You might, however, be posing yourself the same question a young Italian food journalist friend asked, when I handed him a copy of the book last night: “Who’s Jules Chauvet?”
Chauvet was a Beaujolais wine dealer, winemaker, and wine scientist, who throughout the 1980s mentored the Morgon vigneron Marcel Lapierre and his collaborator Jacques Néauport, prefiguring many of today’s ideas about natural wine. He’s memorably profiled in the Beaujolais chapter of Kermit Lynch‘s classic Adventures on the Wine Route. Nonetheless, if you’ve ever wondered quite what the Chauvet fuss was about, you’re not alone. His wines, released as Chauvet Frères, have become indescribably rare since his death in 1989. Even in France, where he lived and worked his entire life, Chauvet is sufficiently shrouded in mystery to inspire one French blogger to satirically suggest he never existed.
Chauvet’s original books, published posthumously throughout the 1990s and 2000s by the late Paris publisher Jean-Paul Rocher (Marie’s father), are long out of print, and were never easy reads to begin with, even for French speakers. Chauvet’s delicate turns of phrase and his authoritative command of the subject are unmistakable. But the works were marred by repetition among the different volumes, and peculiar editorial decisions, like the one to preserve the “hemming and hawing,” “unfinished sentences,” and “awkward phrasing” in the first edition of Wine in Question.
********************
DIRECTIVE — Reproduce everything in the passage on Jules Chauvet from "You might, however, be" down to "he never existed.", without changing a word.

PROVIDED DATA —
********************
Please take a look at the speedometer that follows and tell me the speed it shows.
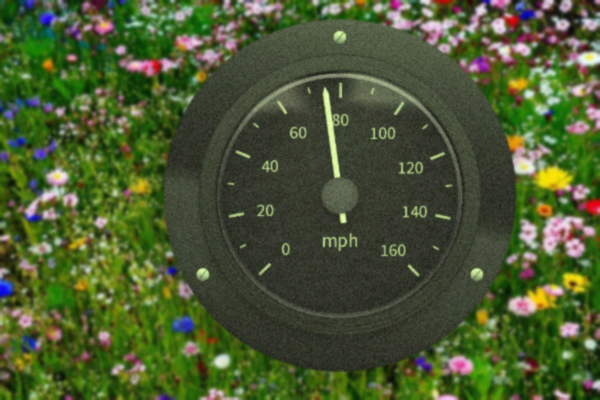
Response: 75 mph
********************
YOUR SOLUTION —
You might, however, be posing yourself the same question a young Italian food journalist friend asked, when I handed him a copy of the book last night: “Who’s Jules Chauvet?”
Chauvet was a Beaujolais wine dealer, winemaker, and wine scientist, who throughout the 1980s mentored the Morgon vigneron Marcel Lapierre and his collaborator Jacques Néauport, prefiguring many of today’s ideas about natural wine. He’s memorably profiled in the Beaujolais chapter of Kermit Lynch‘s classic Adventures on the Wine Route. Nonetheless, if you’ve ever wondered quite what the Chauvet fuss was about, you’re not alone. His wines, released as Chauvet Frères, have become indescribably rare since his death in 1989. Even in France, where he lived and worked his entire life, Chauvet is sufficiently shrouded in mystery to inspire one French blogger to satirically suggest he never existed.